During childhood this infection is very common. In healthy children, varicella usually has a low rate of complications and mortality. Already in adults, or individuals immunosuppressed, can bring about more severe complications.

WHAT ARE THE SYMPTOMS OF CHICKENPOX?

The first symptoms of chickenpox:

  • Fever (<38ºC);
  • Headache;
  • Sore throat;
  • Decrease of appetite.

Approximately 24 hours after the onset of these symptoms, are the skin lesions typical of chickenpox. The lesions are initially small papules reddish that turn into fluid-filled blisters. With the passing of time, the bubbles will drying and leaving scabs that eventually fall to the order of 1 to 2 weeks.

The rash itself of the infection causes a lot of itching, so it is normal for the child to want to scratch. However, it is essential to avoid busting the blisters to prevent contamination of the lesions by micro-organisms and natural skin.

The danger of contagion remains until all the blisters have dried and formed crusts.

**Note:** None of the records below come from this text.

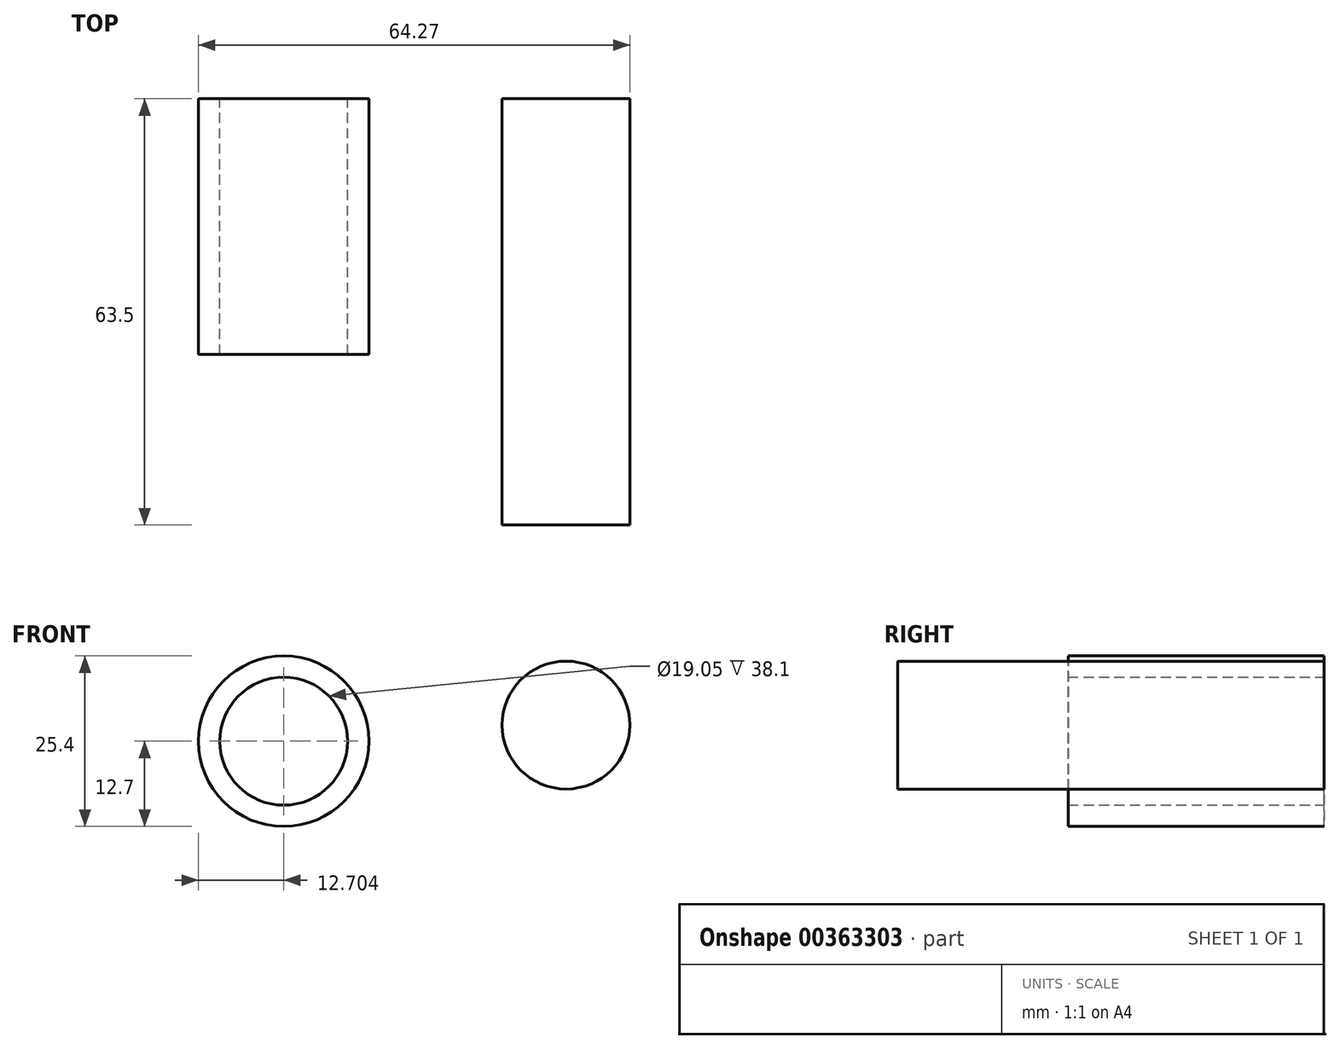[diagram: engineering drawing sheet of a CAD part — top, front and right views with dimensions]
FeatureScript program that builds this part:
annotation { "Feature Type Name" : "Feature", "Feature Type Description" : "" }
export const myFeature = defineFeature(function(context is Context, id is Id, definition is map)
    precondition{}
    {
        {
            var Q0;
            Q0=qCreatedBy(makeId("Front.planeOp"),FACE);
            var sketch = newSketch(context, id + "F0", { "sketchPlane" : qUnion([Q0])});
            skCircle(sketch, "E0", {"center": v(-63.42, 41.38) * mm, "radius": 12.7 * mm});
            skCircle(sketch, "E1", {"center": v(-21.37, 43.78) * mm, "radius": 9.53 * mm});
            skCircle(sketch, "E2", {"center": v(-63.42, 41.38) * mm, "radius": 9.53 * mm});
            skSolve(sketch);
        }
        {
            var Q0;
            Q0 = qSketchRegion(id + "F0", true);
            extrude(context, id + "F1", {"entities" : qUnion([Q0]), "depth" : 38.1 * mm});
        }
        {
            var Q0;
            Q0=makeQuery(id+"F1.opExtrude","CAP_FACE",FACE,{"disambiguationData":[OSD([sQuery(id+"F0.wireOp",EDGE,"E1")])],"isStart":false});
            extrude(context, id + "F2", {"entities" : qUnion([Q0]), "operationType" : NewBodyOperationType.ADD, "depth" : 25.4 * mm});
        }
    });
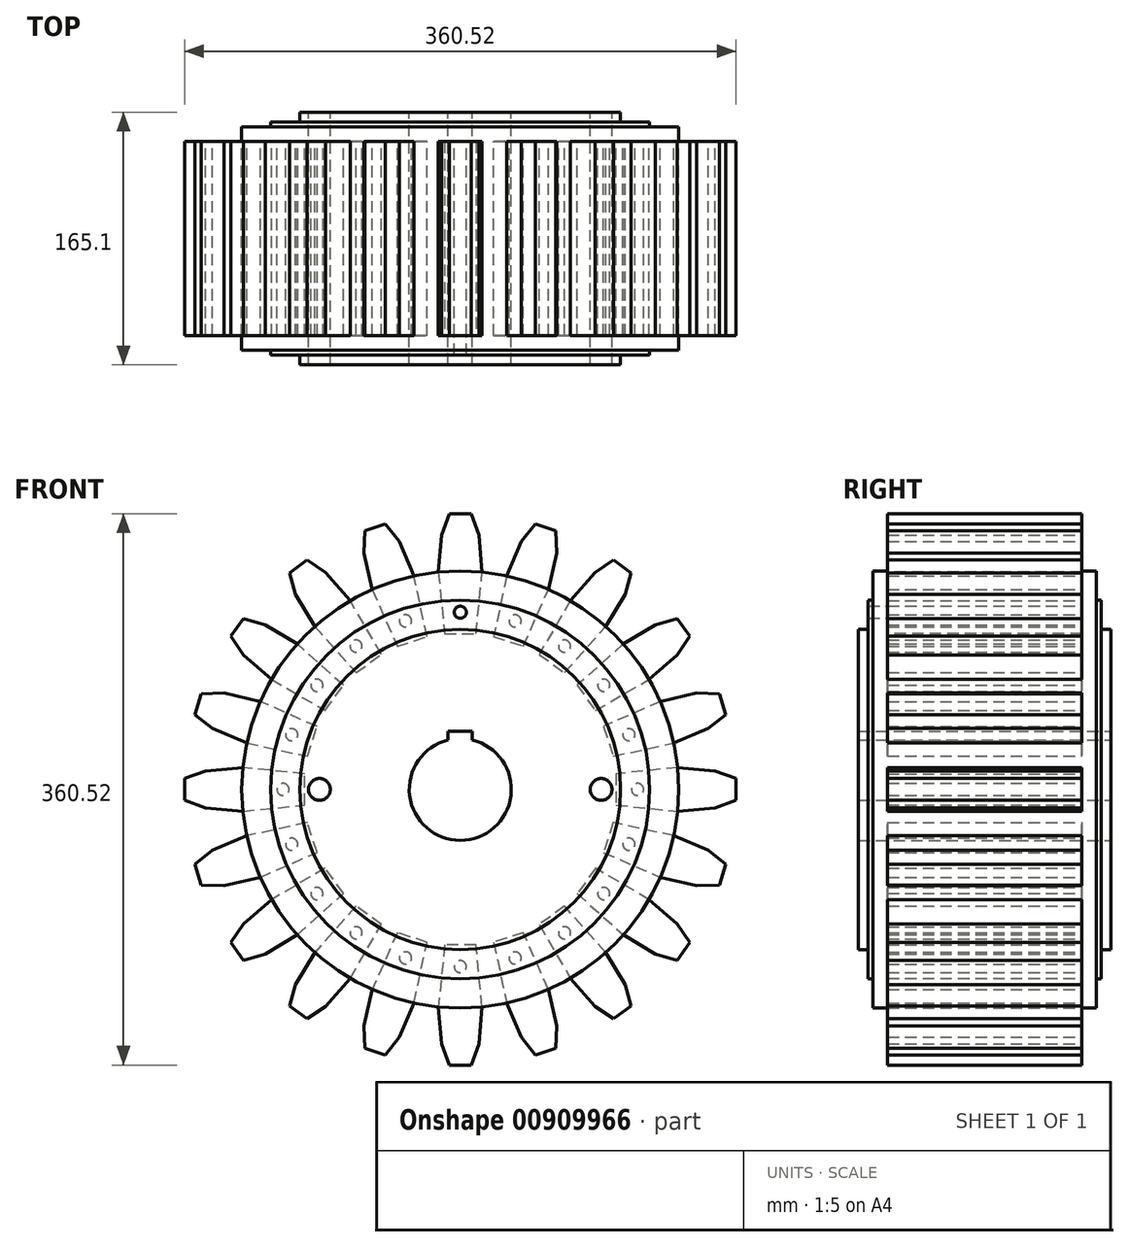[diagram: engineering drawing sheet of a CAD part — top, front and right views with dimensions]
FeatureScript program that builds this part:
annotation { "Feature Type Name" : "Feature", "Feature Type Description" : "" }
export const myFeature = defineFeature(function(context is Context, id is Id, definition is map)
    precondition{}
    {
        {
            var Q0;
            Q0=qCreatedBy(makeId("Front.planeOp"),FACE);
            var sketch = newSketch(context, id + "F0", { "sketchPlane" : qUnion([Q0])});
            skCircle(sketch, "E0", {"center": v(0, 0) * mm, "radius": 33.34 * mm});
            skCircle(sketch, "E1", {"center": v(0, 0) * mm, "radius": 123.83 * mm});
            skCircle(sketch, "E2", {"center": v(0, 0) * mm, "radius": 142.88 * mm});
            skLineSegment(sketch, "E3", {"start": v(-92.08, 0) * mm, "end": v(92.08, 0) * mm, "construction": true});
            skCircle(sketch, "E4", {"center": v(-92.08, 0) * mm, "radius": 7.14 * mm});
            skCircle(sketch, "E5", {"center": v(92.08, 0) * mm, "radius": 7.14 * mm});
            skLineSegment(sketch, "E6", {"start": v(-14.29, 142.16) * mm, "end": v(-10.23, 101.8) * mm});
            skLineSegment(sketch, "E7", {"start": v(-14.29, 142.16) * mm, "end": v(14.29, 142.16) * mm, "construction": true});
            skLineSegment(sketch, "E8", {"start": v(-10.23, 101.8) * mm, "end": v(10.23, 101.8) * mm});
            skLineSegment(sketch, "E9.trimOffspring", {"start": v(10.23, 101.8) * mm, "end": v(14.29, 142.16) * mm});
            skCircle(sketch, "E10", {"center": v(0, 0) * mm, "radius": 104.78 * mm});
            skLineSegment(sketch, "E11", {"start": v(14.29, 142.16) * mm, "end": v(12.16, 166.48) * mm});
            skLineSegment(sketch, "E12", {"start": v(12.16, 166.48) * mm, "end": v(7.14, 180.26) * mm});
            skLineSegment(sketch, "E13", {"start": v(7.14, 180.26) * mm, "end": v(-7.14, 180.26) * mm});
            skLineSegment(sketch, "E14", {"start": v(-7.14, 180.26) * mm, "end": v(-12.16, 166.48) * mm});
            skLineSegment(sketch, "E15", {"start": v(-12.16, 166.48) * mm, "end": v(-14.29, 142.16) * mm});
            skLineSegment(sketch, "E16", {"start": v(0, 180.26) * mm, "end": v(0, 101.8) * mm, "construction": true});
            skCircle(sketch, "E17", {"center": v(0, 115.89) * mm, "radius": 3.97 * mm});
            skLineSegment(sketch, "E18.bottom", {"start": v(-7.94, 38.1) * mm, "end": v(7.94, 38.1) * mm});
            skLineSegment(sketch, "E18.top", {"start": v(-7.94, 25.4) * mm, "end": v(7.94, 25.4) * mm});
            skLineSegment(sketch, "E18.left", {"start": v(-7.94, 38.1) * mm, "end": v(-7.94, 25.4) * mm});
            skLineSegment(sketch, "E18.right", {"start": v(7.94, 38.1) * mm, "end": v(7.94, 25.4) * mm});
            skLineSegment(sketch, "E19", {"start": v(0, 38.1) * mm, "end": v(0, 0) * mm, "construction": true});
            skSolve(sketch);
        }
        {
            var Q0;
            {var subQ5=sQuery(id+"F0.wireOp",EDGE,"E8");Q0=makeQuery(id+"F0.imprint","IMPRINT",FACE,{"disambiguationData":[TD([[makeQuery(id+"F0.imprint","IMPRINT",EDGE,{"derivedFrom":subQ5}),1.0]])]});}
            var Q1;
            {var subQ0=sQuery(id+"F0.wireOp",EDGE,"E6");var subQ1=sQuery(id+"F0.wireOp",EDGE,"E1");var subQ2=makeQuery(id+"F0.imprint","INTERSECT",VERTEX,{"derivedFrom":[subQ1,subQ0]});Q1=makeQuery(id+"F0.imprint","IMPRINT",FACE,{"disambiguationData":[TD([[makeQuery(id+"F0.imprint","IMPRINT",EDGE,{"disambiguationData":[TD([[subQ2,-1.0]])],"derivedFrom":subQ1}),1.0]])]});}
            var Q2;
            {var subQ0=sQuery(id+"F0.wireOp",EDGE,"E6");var subQ1=sQuery(id+"F0.wireOp",EDGE,"E1");var subQ2=makeQuery(id+"F0.imprint","INTERSECT",VERTEX,{"derivedFrom":[subQ1,subQ0]});Q2=makeQuery(id+"F0.imprint","IMPRINT",FACE,{"disambiguationData":[TD([[makeQuery(id+"F0.imprint","IMPRINT",EDGE,{"disambiguationData":[TD([[subQ2,1.0]])],"derivedFrom":subQ1}),1.0]])]});}
            var Q3;
            {var subQ0=sQuery(id+"F0.wireOp",EDGE,"E6");var subQ1=sQuery(id+"F0.wireOp",EDGE,"E1");var subQ2=makeQuery(id+"F0.imprint","INTERSECT",VERTEX,{"derivedFrom":[subQ1,subQ0]});Q3=makeQuery(id+"F0.imprint","IMPRINT",FACE,{"disambiguationData":[TD([[makeQuery(id+"F0.imprint","IMPRINT",EDGE,{"disambiguationData":[TD([[subQ2,-1.0]])],"derivedFrom":subQ1}),-1.0]])]});}
            var Q4;
            {var subQ0=sQuery(id+"F0.wireOp",EDGE,"E6");var subQ1=sQuery(id+"F0.wireOp",EDGE,"E1");var subQ2=makeQuery(id+"F0.imprint","INTERSECT",VERTEX,{"derivedFrom":[subQ1,subQ0]});Q4=makeQuery(id+"F0.imprint","IMPRINT",FACE,{"disambiguationData":[TD([[makeQuery(id+"F0.imprint","IMPRINT",EDGE,{"disambiguationData":[TD([[subQ2,1.0]])],"derivedFrom":subQ1}),-1.0]])]});}
            var Q5;
            Q5=makeQuery(id+"F0.imprint","IMPRINT",FACE,{"disambiguationData":[TD([[makeQuery(id+"F0.imprint","IMPRINT",EDGE,{"derivedFrom":sQuery(id+"F0.wireOp",EDGE,"E17")}),1.0]])]});
            var Q6;
            Q6=makeQuery(id+"F0.imprint","IMPRINT",FACE,{"disambiguationData":[TD([[makeQuery(id+"F0.imprint","IMPRINT",EDGE,{"derivedFrom":sQuery(id+"F0.wireOp",EDGE,"E4")}),-1.0]])]});
            extrude(context, id + "F1", {"entities" : qUnion([Q0, Q1, Q2, Q3, Q4, Q5, Q6]), "depth" : 146.05 * mm, "offsetDistance" : 25 * mm, "symmetric" : true});
        }
        {
            var Q0;
            {var subQ5=sQuery(id+"F0.wireOp",EDGE,"E8");Q0=makeQuery(id+"F0.imprint","IMPRINT",FACE,{"disambiguationData":[TD([[makeQuery(id+"F0.imprint","IMPRINT",EDGE,{"derivedFrom":subQ5}),1.0]])]});}
            var Q1;
            {var subQ0=sQuery(id+"F0.wireOp",EDGE,"E6");var subQ1=sQuery(id+"F0.wireOp",EDGE,"E1");var subQ2=makeQuery(id+"F0.imprint","INTERSECT",VERTEX,{"derivedFrom":[subQ1,subQ0]});Q1=makeQuery(id+"F0.imprint","IMPRINT",FACE,{"disambiguationData":[TD([[makeQuery(id+"F0.imprint","IMPRINT",EDGE,{"disambiguationData":[TD([[subQ2,-1.0]])],"derivedFrom":subQ1}),1.0]])]});}
            var Q2;
            {var subQ0=sQuery(id+"F0.wireOp",EDGE,"E6");var subQ1=sQuery(id+"F0.wireOp",EDGE,"E1");var subQ2=makeQuery(id+"F0.imprint","INTERSECT",VERTEX,{"derivedFrom":[subQ1,subQ0]});Q2=makeQuery(id+"F0.imprint","IMPRINT",FACE,{"disambiguationData":[TD([[makeQuery(id+"F0.imprint","IMPRINT",EDGE,{"disambiguationData":[TD([[subQ2,1.0]])],"derivedFrom":subQ1}),1.0]])]});}
            var Q3;
            Q3=makeQuery(id+"F0.imprint","IMPRINT",FACE,{"disambiguationData":[TD([[makeQuery(id+"F0.imprint","IMPRINT",EDGE,{"derivedFrom":sQuery(id+"F0.wireOp",EDGE,"E17")}),1.0]])]});
            var Q4;
            Q4=makeQuery(id+"F0.imprint","IMPRINT",FACE,{"disambiguationData":[TD([[makeQuery(id+"F0.imprint","IMPRINT",EDGE,{"derivedFrom":sQuery(id+"F0.wireOp",EDGE,"E4")}),-1.0]])]});
            extrude(context, id + "F2", {"entities" : qUnion([Q0, Q1, Q2, Q3, Q4]), "operationType" : NewBodyOperationType.ADD, "depth" : 152.4 * mm, "offsetDistance" : 25 * mm, "symmetric" : true});
        }
        {
            var Q0;
            {var subQ0=sQuery(id+"F0.wireOp",EDGE,"E8");Q0=makeQuery(id+"F0.imprint","IMPRINT",FACE,{"disambiguationData":[TD([[makeQuery(id+"F0.imprint","IMPRINT",EDGE,{"derivedFrom":subQ0}),1.0]])]});}
            var Q1;
            Q1=makeQuery(id+"F0.imprint","IMPRINT",FACE,{"disambiguationData":[TD([[makeQuery(id+"F0.imprint","IMPRINT",EDGE,{"derivedFrom":sQuery(id+"F0.wireOp",EDGE,"E4")}),-1.0]])]});
            extrude(context, id + "F3", {"entities" : qUnion([Q0, Q1]), "operationType" : NewBodyOperationType.ADD, "depth" : 165.1 * mm, "offsetDistance" : 25 * mm, "symmetric" : true});
        }
        {
            var Q0;
            {var subQ5=sQuery(id+"F0.wireOp",EDGE,"E8");Q0=makeQuery(id+"F0.imprint","IMPRINT",FACE,{"disambiguationData":[TD([[makeQuery(id+"F0.imprint","IMPRINT",EDGE,{"derivedFrom":subQ5}),1.0]])]});}
            var Q1;
            {var subQ0=sQuery(id+"F0.wireOp",EDGE,"E6");var subQ1=sQuery(id+"F0.wireOp",EDGE,"E1");var subQ2=makeQuery(id+"F0.imprint","INTERSECT",VERTEX,{"derivedFrom":[subQ1,subQ0]});Q1=makeQuery(id+"F0.imprint","IMPRINT",FACE,{"disambiguationData":[TD([[makeQuery(id+"F0.imprint","IMPRINT",EDGE,{"disambiguationData":[TD([[subQ2,1.0]])],"derivedFrom":subQ1}),-1.0]])]});}
            var Q2;
            {var subQ0=sQuery(id+"F0.wireOp",EDGE,"E6");var subQ1=sQuery(id+"F0.wireOp",EDGE,"E1");var subQ2=makeQuery(id+"F0.imprint","INTERSECT",VERTEX,{"derivedFrom":[subQ1,subQ0]});Q2=makeQuery(id+"F0.imprint","IMPRINT",FACE,{"disambiguationData":[TD([[makeQuery(id+"F0.imprint","IMPRINT",EDGE,{"disambiguationData":[TD([[subQ2,1.0]])],"derivedFrom":subQ1}),1.0]])]});}
            var Q3;
            Q3=makeQuery(id+"F0.imprint","IMPRINT",FACE,{"disambiguationData":[TD([[makeQuery(id+"F0.imprint","IMPRINT",EDGE,{"derivedFrom":sQuery(id+"F0.wireOp",EDGE,"E17")}),1.0]])]});
            extrude(context, id + "F4", {"entities" : qUnion([Q0, Q1, Q2, Q3]), "operationType" : NewBodyOperationType.REMOVE, "oppositeDirection" : true, "depth" : 127 * mm, "offsetDistance" : 25 * mm, "symmetric" : true});
        }
        {
            var Q0;
            Q0=makeQuery(id+"F0.imprint","IMPRINT",FACE,{"disambiguationData":[TD([[makeQuery(id+"F0.imprint","IMPRINT",EDGE,{"derivedFrom":sQuery(id+"F0.wireOp",EDGE,"E17")}),1.0]])]});
            extrude(context, id + "F5", {"entities" : qUnion([Q0]), "operationType" : NewBodyOperationType.REMOVE, "endBound" : BoundingType.THROUGH_ALL, "depth" : 25 * mm, "offsetDistance" : 25 * mm});
        }
        {
            var Q0;
            {var subQ0=sQuery(id+"F0.wireOp",EDGE,"E6");var subQ1=sQuery(id+"F0.wireOp",EDGE,"E1");var subQ2=makeQuery(id+"F0.imprint","INTERSECT",VERTEX,{"derivedFrom":[subQ1,subQ0]});Q0=makeQuery(id+"F0.imprint","IMPRINT",FACE,{"disambiguationData":[TD([[makeQuery(id+"F0.imprint","IMPRINT",EDGE,{"disambiguationData":[TD([[subQ2,1.0]])],"derivedFrom":subQ1}),-1.0]])]});}
            var Q1;
            {var subQ0=sQuery(id+"F0.wireOp",EDGE,"E6");var subQ1=sQuery(id+"F0.wireOp",EDGE,"E1");var subQ2=makeQuery(id+"F0.imprint","INTERSECT",VERTEX,{"derivedFrom":[subQ1,subQ0]});Q1=makeQuery(id+"F0.imprint","IMPRINT",FACE,{"disambiguationData":[TD([[makeQuery(id+"F0.imprint","IMPRINT",EDGE,{"disambiguationData":[TD([[subQ2,1.0]])],"derivedFrom":subQ1}),1.0]])]});}
            var Q2;
            {var subQ0=sQuery(id+"F0.wireOp",EDGE,"E8");Q2=makeQuery(id+"F0.imprint","IMPRINT",FACE,{"disambiguationData":[TD([[makeQuery(id+"F0.imprint","IMPRINT",EDGE,{"derivedFrom":subQ0}),1.0]])]});}
            var Q3;
            {var subQ0=sQuery(id+"F0.wireOp",EDGE,"E11");Q3=makeQuery(id+"F0.imprint","IMPRINT",FACE,{"disambiguationData":[TD([[makeQuery(id+"F0.imprint","IMPRINT",EDGE,{"derivedFrom":subQ0}),1.0]])]});}
            extrude(context, id + "F6", {"entities" : qUnion([Q0, Q1, Q2, Q3]), "depth" : 127 * mm, "offsetDistance" : 25 * mm, "symmetric" : true});
        }
        {
            var Q0;
            Q0=makeQuery(id+"F6.opExtrude","SWEPT_BODY",BODY,{"disambiguationData":[OSD([sQuery(id+"F0.wireOp",EDGE,"E6"),sQuery(id+"F0.wireOp",EDGE,"E8"),sQuery(id+"F0.wireOp",EDGE,"E9.trimOffspring"),sQuery(id+"F0.wireOp",EDGE,"E11"),sQuery(id+"F0.wireOp",EDGE,"E12"),sQuery(id+"F0.wireOp",EDGE,"E13"),sQuery(id+"F0.wireOp",EDGE,"E14"),sQuery(id+"F0.wireOp",EDGE,"E15")])]});
            var Q1;
            Q1=makeQuery(id+"F3.opExtrude","CAP_EDGE",EDGE,{"disambiguationData":[OSD([sQuery(id+"F0.wireOp",EDGE,"E0")])],"isStart":true});
            circularPattern(context, id + "F7", {"entities" : qUnion([Q0]), "axis" : qUnion([Q1]), "angle" : 360 * degree, "instanceCount" : 20, "equalSpace" : true});
        }
    });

WHAT ARE THE POSSIBLE COMPLICATIONS?

Are rare complications of chickenpox in healthy children. However, they are there:

  • Pneumonia;
  • Hepatitis;
  • Encephalitis (brain infection);
  • Myocarditis (inflammation of the heart);
  • Syndrome, reye ‘ s.

Chickenpox During Pregnancy 3

HOW IS CHICKENPOX?

This infection has no specific treatment, so that this passes through the control and relief of symptoms. The itching caused by the lesions can be relieved by resorting to the use of lotions to the base of calamine, or the realization of warm water baths.

The pain and fever are usually alleviated and controlled with the use of analgesics and anti-piréticos. The use of acetylsalicylic acid (aspirin) is not recommended for the treatment of chickenpox because it can lead to the occurrence of the syndrome of reye ‘ s.

In the case of being necessary, can be used nonsteroidal anti-histamines to control the itching.

In more serious cases it may be necessary to resort to antiviral drugs. Furthermore, it is recommended that the patient remain in the home.

AS IF YOU PREVENT CHICKENPOX?

Since this is a virus with a high level of contagion, the first step is to isolate the child infected with chickenpox until all skin lesions dry up completely.

There is a vaccine, outside of the National Vaccination Plan, which is available for purchase in pharmacies. Although this does not guarantee 100% protection against the disease, causes, in the case of the occurrence of the same, the infection is much more lightweight.

The vaccine can be administered from 12 months of life, being required only one dose. If the vaccination is after 13 years of age, are required 2 doses should be administered with an interval of 6 to 10 weeks between each one.

Is contraindicated in individuals immunosuppressed, children with age less than 1 year, pregnant women and individuals undergoing treatment with salicylates. After vaccination, you should wait at least 6 weeks before the administration of salicylates.

As well as the greater part of the vaccine, this can lead to some side effects at the administration site such as redness, swelling or low grade fever.